Coldest February Start. Low temperatures across the Twin Cities Metro Saturday morning dropped to between -6 at the airport to -14 in Chaska. Falling into the category of what we Minnesotans refer to as character-building cold. It was not the coldest low temperatures we’ve meet up with in 2016. From Jan. 16 to Jan. 19 the lows were in the upper single digits below zero to the mid-teens below zero. In the winter of 2015-16 temperatures have dropped to below zero 10 times so far. Look at the winter of 2013-14 in the graph below, we went to below zero 53 times. I looked at our energy bill from that January and compared it to this year’s, $200 less.
Courtesy: State Climatology office.
With the worst of this modified Arctic air changing and a warmer air mass from the Rockies and Plains trying to push east, temperatures should not be nearly as cold Sunday morning. Look for increasing clouds this evening and overnight with lows between 0 and 10 degrees.
Bitter cold temperatures being felt across Eastern Canada and the Eastern half of the U.S. Courtesy: @CBCnews
Shovels or snowblowers. Chief Meteorologist Paul Huttner, Ron Trenda, Bill Enderson and myself have been keeping you up to date on the snow potential for Sunday. Based on the latest weather models, the snowfall forecast for the Twin Cities doesn’t need to be changed. Snow could accumulate to one to two inches over the northeastern half of the metro area. Brooklyn Park, Coon Rapids and Forest Lake could fall more in that shovel snow category. If you live southwest of a Plymouth to Hastings line, the potential of two to three inches is far greater, but not expected to be widespread. While the shovel will still do the job just fine, the snow could be deep enough that a little horsepower might make the job easier.

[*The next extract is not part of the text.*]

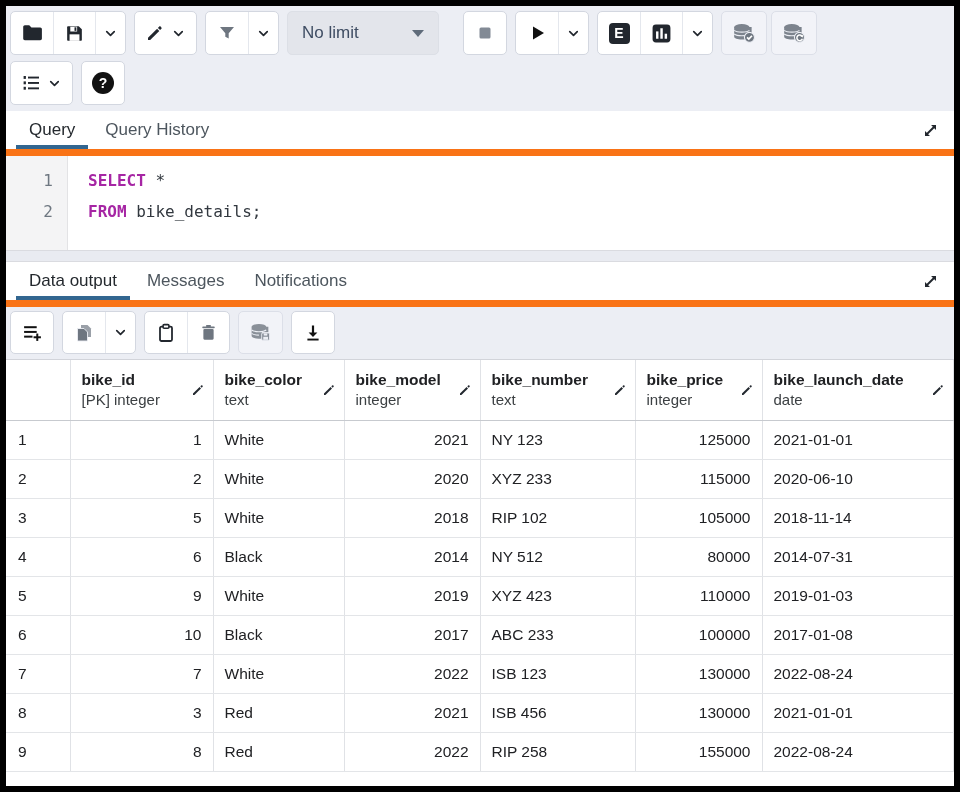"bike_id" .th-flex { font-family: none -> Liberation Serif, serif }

Couldn’t resist this kid battery-powered CAT dozer shared on Twitter by @todayshow Wonder how it would handle our cold temperatures and snow.

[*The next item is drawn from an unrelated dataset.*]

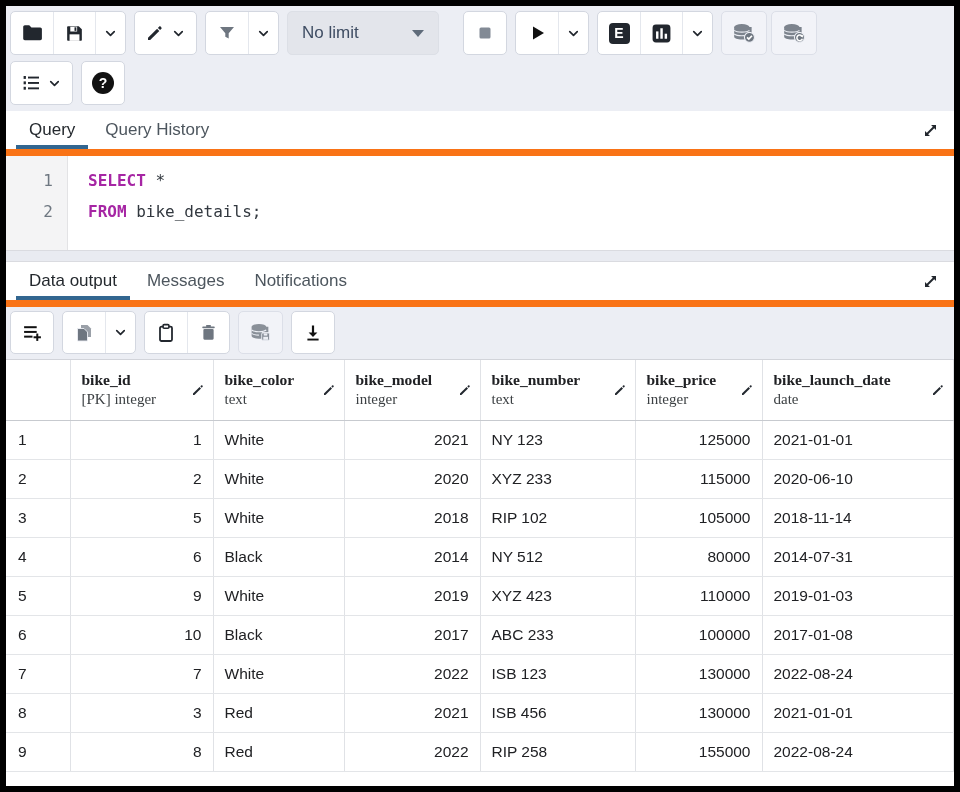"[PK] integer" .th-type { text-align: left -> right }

Growers happy. The storm will track from eastern Montana, southeast to northeast Iowa and southwest Wisconsin in the next 48 hours. There has been very limited snow cover for much of the winter in south central North Dakota and the eastern half of South Dakota. Crop producers and cattle farmers need the moisture to put them in better position with soil moisture come spring. Topsoil moisture the past three months in these area has been evaporating more than usual without the snow cover.

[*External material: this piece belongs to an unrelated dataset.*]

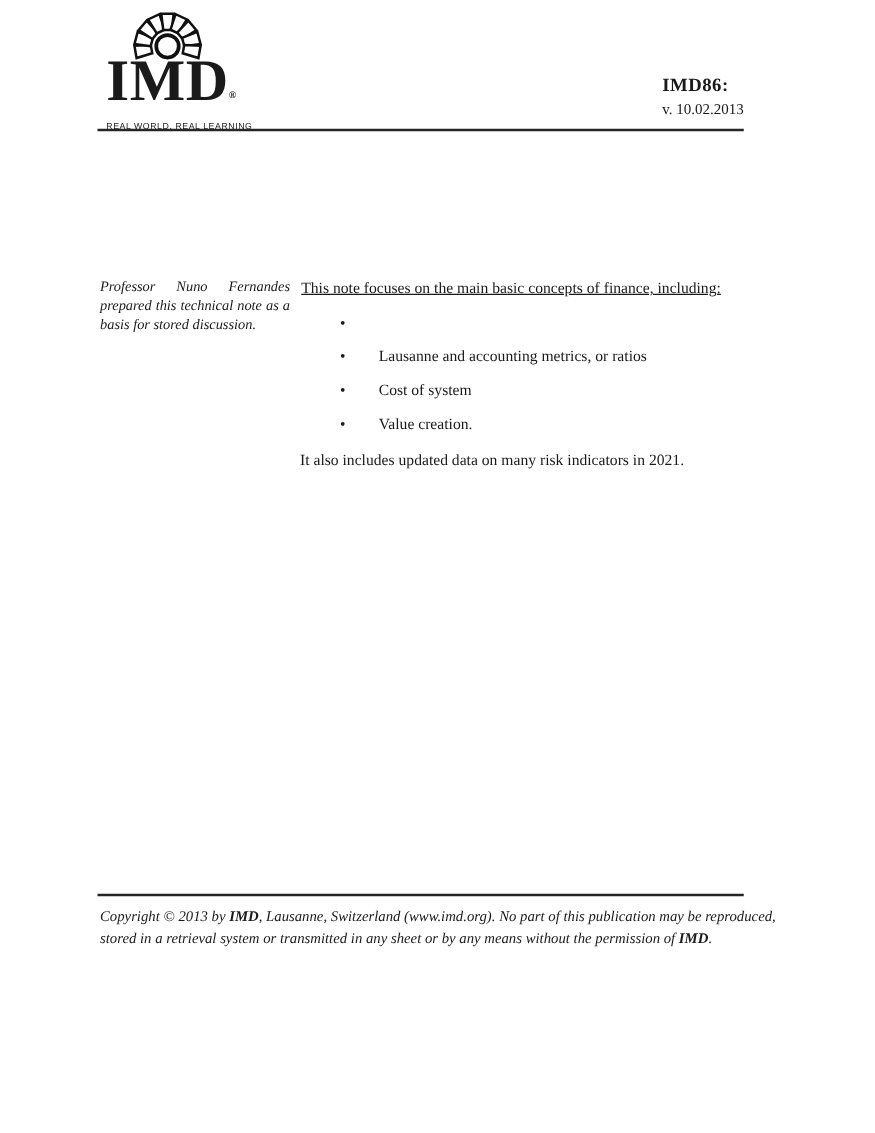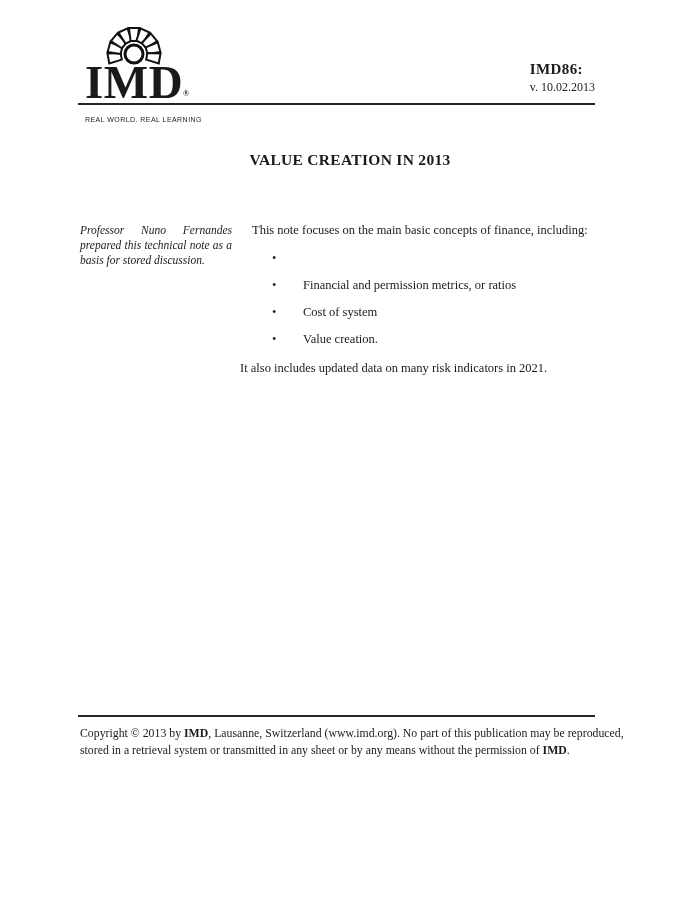"IMD®" .logo { top: 24px -> 7px }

This map shows the area with the highest probability of snow accumulation of more than two inches through Sunday morning. Courtesy: National Weather Service
Record Earthquake. Oklahoma late Saturday morning may have felt the third largest earthquake in the state’s history. The good news is no major reports of damage were reported. Shaky ground is nothing new to the state. On average, Oklahoma has two earthquakes with a magnitude of 3.0 or greater per year.
Thaw starts Monday: An air mass behind this Alberta Clipper arrives with significantly less Arctic air. Fresh snow cover to a small degree hinder Monday’s high temperatures, but we could see highs at least in the upper 20s or close to 32 degrees. Looking out to Wednesday through next Sunday, a warm chunk of air that is bringing record warmth to the desert southwest this weekend inches eastward, pushing high temperatures well above average. Maybe, just maybe, the ground hog knew a little something about an early spring.